I have one publisher who is interested in my novel and has asked me to add more Middle East countries and terrorist factions and resubmit. He feels a book like this will be successful.
..."


I find that agent's response utterly baffling. What is he basing it on? More Hizbollah and Islamic Jihad and Al Aqsa brigade readers possibly reading the book if they feel included?


You wrote the book you wrote with the plot that worked. Putting in these other elements would change your conception of the book drastically I would have thought?


message 11: by Jason (new)

Jason | 14 comments I agree that current events greatly impacts a book's sales. In the DISTRICT COMICS: AN UNCONVENTIONAL HISTORY OF WASHINGTON DC anthology (which I contributed to) there was a story about the Obama inauguration that got some good play because of the election season. It was even reprinted in it's entirety in the Washington City Paper. And my contribution, which was about the 1867 Washington Nationals, also got some good play because of the 2012 Washington Nationals playoff run. But in both cases the key was to explicitly tie the correlation to the stories in the reader's heads. Also, I think it helps that both stories (and other stories in the book) focused on more unconventional tales - most people in DC didn't even realize that there was a team called the Nationals in 1867 and they certainly didn't realize the importance of that franchise to the future of baseball.

Our relentless pushing helped, too. Last week the book was named one of the top 20 books of 2012 by the Washington Post. Sales seemed to have responded.

I even released my short THE END OF STARS sort of in response to Hurricane Sandy. Although I wrote it before the hurricane hit, it is a fable about climate change aimed at kids. It was my most downloaded side-project so far, potentially because of that correlation.

But looking back at it, I don't think it helps to necessarily release something in response to a current event all the time. It could be seen as exploitative. It's all in how you handle it. If my book was about how climate change is a joke, it probably wouldn't have sold as well. If I changed it from the sky falling to an actual hurricane, I imagine it would have been viewed as a bit tacky.

There's a balance in all things.


message 12: by Dex (new)

Dex Kerma (dexkerma) | 16 comments I think being influenced by Zeitgeist type current events maybe beneficial when your fleshing out a new story. I'm just not sure I would alter any well laid out plans to fit in current events. The other issue is that most currents can often be very short lived.

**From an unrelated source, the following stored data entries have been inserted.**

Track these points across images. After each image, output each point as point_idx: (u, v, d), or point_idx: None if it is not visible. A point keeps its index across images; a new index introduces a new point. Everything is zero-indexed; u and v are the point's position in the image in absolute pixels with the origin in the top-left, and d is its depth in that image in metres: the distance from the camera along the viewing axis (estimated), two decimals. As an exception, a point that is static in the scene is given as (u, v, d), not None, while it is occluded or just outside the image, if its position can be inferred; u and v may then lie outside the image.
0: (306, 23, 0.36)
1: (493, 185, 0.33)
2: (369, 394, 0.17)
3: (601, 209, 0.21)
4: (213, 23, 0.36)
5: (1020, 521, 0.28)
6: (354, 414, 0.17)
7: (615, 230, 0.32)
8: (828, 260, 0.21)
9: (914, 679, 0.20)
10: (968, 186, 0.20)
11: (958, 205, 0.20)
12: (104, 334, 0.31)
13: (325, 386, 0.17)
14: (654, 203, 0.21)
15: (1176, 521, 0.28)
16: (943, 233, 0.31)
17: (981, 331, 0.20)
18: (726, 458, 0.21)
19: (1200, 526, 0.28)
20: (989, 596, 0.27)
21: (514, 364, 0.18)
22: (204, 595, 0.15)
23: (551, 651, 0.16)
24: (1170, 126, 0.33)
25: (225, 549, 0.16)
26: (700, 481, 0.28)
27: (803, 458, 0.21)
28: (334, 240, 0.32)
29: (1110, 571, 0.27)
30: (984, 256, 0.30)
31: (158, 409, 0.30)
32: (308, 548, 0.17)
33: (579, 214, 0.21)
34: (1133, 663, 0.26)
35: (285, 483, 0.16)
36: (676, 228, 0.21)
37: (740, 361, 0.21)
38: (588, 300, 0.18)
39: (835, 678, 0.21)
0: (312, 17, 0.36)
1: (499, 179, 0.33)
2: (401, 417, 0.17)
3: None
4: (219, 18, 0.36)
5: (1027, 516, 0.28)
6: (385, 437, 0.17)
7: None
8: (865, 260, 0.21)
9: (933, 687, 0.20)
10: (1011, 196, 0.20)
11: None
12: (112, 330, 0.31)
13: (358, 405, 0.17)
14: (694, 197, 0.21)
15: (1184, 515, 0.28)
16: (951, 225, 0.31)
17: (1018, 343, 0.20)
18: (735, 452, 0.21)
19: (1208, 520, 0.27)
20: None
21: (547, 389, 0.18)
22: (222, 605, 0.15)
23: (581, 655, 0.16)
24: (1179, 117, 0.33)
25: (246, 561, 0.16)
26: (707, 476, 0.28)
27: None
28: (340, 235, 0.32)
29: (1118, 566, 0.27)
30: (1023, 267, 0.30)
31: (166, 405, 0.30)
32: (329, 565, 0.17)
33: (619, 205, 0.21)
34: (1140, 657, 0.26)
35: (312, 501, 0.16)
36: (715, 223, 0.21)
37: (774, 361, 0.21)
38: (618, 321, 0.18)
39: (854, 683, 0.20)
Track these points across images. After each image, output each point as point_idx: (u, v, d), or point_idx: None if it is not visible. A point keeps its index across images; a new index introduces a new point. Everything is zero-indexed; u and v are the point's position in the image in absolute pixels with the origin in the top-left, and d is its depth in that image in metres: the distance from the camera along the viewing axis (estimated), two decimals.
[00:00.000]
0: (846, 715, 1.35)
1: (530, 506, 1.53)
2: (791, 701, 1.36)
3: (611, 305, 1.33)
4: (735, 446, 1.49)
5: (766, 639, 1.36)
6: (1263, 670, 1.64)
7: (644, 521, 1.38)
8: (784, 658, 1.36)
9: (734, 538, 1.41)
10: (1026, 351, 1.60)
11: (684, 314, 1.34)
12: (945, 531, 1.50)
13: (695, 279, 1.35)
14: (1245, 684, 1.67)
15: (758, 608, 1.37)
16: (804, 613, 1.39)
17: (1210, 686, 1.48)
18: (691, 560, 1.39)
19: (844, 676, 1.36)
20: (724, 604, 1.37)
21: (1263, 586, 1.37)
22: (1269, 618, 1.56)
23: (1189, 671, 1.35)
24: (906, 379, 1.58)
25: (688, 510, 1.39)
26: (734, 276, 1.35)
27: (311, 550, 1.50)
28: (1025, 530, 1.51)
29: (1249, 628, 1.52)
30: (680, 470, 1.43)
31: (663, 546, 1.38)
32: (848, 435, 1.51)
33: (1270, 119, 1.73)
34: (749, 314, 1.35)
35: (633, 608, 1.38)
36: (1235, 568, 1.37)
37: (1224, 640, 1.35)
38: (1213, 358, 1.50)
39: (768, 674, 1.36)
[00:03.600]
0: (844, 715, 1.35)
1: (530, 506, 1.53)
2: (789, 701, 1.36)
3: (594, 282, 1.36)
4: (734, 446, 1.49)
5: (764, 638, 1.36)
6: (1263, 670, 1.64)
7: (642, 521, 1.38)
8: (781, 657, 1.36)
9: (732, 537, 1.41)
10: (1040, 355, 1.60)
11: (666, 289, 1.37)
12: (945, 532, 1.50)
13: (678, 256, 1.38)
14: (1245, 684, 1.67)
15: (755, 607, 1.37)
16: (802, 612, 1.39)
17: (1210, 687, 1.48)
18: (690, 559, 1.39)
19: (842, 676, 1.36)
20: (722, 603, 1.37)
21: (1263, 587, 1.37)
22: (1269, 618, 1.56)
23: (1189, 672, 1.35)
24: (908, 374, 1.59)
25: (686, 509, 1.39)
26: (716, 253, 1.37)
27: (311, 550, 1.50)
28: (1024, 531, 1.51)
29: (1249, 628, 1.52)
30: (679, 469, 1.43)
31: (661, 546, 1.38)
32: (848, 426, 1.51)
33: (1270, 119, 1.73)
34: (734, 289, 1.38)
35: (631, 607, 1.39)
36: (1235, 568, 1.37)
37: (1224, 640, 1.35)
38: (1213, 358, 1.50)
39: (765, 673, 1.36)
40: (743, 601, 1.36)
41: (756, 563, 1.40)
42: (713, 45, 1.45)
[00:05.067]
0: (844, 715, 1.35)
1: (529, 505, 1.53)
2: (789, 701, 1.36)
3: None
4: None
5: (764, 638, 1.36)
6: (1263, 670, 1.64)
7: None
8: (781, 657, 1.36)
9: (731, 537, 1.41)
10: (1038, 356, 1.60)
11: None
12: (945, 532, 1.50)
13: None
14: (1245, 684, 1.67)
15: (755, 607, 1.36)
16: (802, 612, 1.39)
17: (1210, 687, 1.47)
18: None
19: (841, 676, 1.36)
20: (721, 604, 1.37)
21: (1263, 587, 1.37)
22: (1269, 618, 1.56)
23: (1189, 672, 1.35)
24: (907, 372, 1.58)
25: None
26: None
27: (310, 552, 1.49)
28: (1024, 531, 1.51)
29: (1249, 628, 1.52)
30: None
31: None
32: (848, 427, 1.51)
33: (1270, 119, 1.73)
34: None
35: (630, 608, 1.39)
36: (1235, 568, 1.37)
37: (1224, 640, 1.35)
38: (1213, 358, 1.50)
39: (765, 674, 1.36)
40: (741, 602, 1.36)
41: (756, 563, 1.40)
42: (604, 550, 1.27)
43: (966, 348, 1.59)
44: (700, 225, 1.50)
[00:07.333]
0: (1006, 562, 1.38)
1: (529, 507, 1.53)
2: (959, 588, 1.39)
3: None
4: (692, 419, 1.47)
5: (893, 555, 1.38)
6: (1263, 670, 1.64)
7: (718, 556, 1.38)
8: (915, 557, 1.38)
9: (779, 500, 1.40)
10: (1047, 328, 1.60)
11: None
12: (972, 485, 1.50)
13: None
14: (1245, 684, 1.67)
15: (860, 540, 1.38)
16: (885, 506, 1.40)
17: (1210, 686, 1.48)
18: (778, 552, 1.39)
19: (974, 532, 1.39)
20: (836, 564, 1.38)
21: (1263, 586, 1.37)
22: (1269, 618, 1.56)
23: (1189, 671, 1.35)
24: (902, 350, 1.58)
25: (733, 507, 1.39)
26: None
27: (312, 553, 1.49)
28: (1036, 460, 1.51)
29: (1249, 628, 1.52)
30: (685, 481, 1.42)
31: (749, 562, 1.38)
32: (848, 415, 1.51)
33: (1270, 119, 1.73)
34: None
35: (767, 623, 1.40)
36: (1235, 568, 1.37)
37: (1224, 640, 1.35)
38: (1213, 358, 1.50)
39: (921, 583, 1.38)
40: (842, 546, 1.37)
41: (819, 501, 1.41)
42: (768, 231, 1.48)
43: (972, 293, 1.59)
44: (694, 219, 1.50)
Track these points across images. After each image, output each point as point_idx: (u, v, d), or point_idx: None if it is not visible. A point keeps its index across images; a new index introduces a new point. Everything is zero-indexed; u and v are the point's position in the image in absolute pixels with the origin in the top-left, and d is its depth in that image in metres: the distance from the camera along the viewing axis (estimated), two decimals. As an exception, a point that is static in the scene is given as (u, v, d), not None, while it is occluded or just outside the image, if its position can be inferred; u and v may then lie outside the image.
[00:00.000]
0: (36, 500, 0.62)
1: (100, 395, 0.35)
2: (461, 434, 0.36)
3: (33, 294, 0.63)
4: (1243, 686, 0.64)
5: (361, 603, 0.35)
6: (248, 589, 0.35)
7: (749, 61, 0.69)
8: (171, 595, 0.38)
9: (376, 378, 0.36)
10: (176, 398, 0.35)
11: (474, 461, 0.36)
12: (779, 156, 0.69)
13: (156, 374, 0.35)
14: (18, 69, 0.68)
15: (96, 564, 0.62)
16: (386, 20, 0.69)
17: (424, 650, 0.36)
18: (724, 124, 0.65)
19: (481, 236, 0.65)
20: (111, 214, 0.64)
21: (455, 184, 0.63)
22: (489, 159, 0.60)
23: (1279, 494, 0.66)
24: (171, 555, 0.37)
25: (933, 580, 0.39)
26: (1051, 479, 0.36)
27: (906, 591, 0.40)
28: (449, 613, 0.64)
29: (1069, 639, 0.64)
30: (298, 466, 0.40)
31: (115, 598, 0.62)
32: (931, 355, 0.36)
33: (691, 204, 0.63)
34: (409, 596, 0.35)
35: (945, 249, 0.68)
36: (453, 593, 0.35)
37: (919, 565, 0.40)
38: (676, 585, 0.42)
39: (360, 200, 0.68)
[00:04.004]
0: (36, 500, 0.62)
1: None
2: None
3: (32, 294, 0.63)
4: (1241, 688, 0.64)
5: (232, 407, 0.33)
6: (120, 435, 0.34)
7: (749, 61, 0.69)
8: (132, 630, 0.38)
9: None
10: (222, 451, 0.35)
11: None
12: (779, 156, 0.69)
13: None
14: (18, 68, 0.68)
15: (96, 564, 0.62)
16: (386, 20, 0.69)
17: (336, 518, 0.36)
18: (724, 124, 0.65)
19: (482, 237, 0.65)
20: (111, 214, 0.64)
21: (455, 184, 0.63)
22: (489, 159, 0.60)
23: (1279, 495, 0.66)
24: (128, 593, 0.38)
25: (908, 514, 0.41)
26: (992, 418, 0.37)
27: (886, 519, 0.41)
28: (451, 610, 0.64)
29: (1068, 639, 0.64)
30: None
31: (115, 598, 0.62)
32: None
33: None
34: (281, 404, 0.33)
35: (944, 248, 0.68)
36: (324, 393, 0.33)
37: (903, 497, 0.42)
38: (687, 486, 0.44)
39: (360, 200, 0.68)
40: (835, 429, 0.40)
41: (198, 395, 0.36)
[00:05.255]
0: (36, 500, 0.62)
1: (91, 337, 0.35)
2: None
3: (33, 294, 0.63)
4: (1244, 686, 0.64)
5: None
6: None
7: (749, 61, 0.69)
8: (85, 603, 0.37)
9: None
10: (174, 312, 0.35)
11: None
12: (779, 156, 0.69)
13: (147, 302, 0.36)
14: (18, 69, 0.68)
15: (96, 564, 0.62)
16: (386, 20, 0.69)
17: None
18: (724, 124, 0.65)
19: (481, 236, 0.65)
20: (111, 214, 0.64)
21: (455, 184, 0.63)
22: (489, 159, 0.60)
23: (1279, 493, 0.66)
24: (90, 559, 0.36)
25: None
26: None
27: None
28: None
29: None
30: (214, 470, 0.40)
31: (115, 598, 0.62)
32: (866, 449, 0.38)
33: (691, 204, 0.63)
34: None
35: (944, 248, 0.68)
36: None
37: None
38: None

message 13: by Sherri (new)

Sherri Moorer (sherrithewriter) | 172 comments If a publisher is interested then I say go with it. Current events is kind of a hit and miss thing but if you've caught someone's interest then play that card for all it's worth!


message 14: by A.J. (new)

A.J. Davidson | 10 comments My most recent book, Moon on the Bayou, featured a shoot out with the Vesta drug cartel in Nuevo Laredo after a body was snatched from a crime scene. A couple of months later, fiction turned to reality and the body of a notorious Vesta leader was taken from the morgue after he had died in a shoot out.


message 15: by A.J. (new)

A.J. Davidson | 10 comments Taylor,
I didn't have a strategy in place for that particular turn of events, but it has helped to focus attention on the book. For some reason, the Australian market has been the most receptive. It will be interesting to see what the holiday season brings.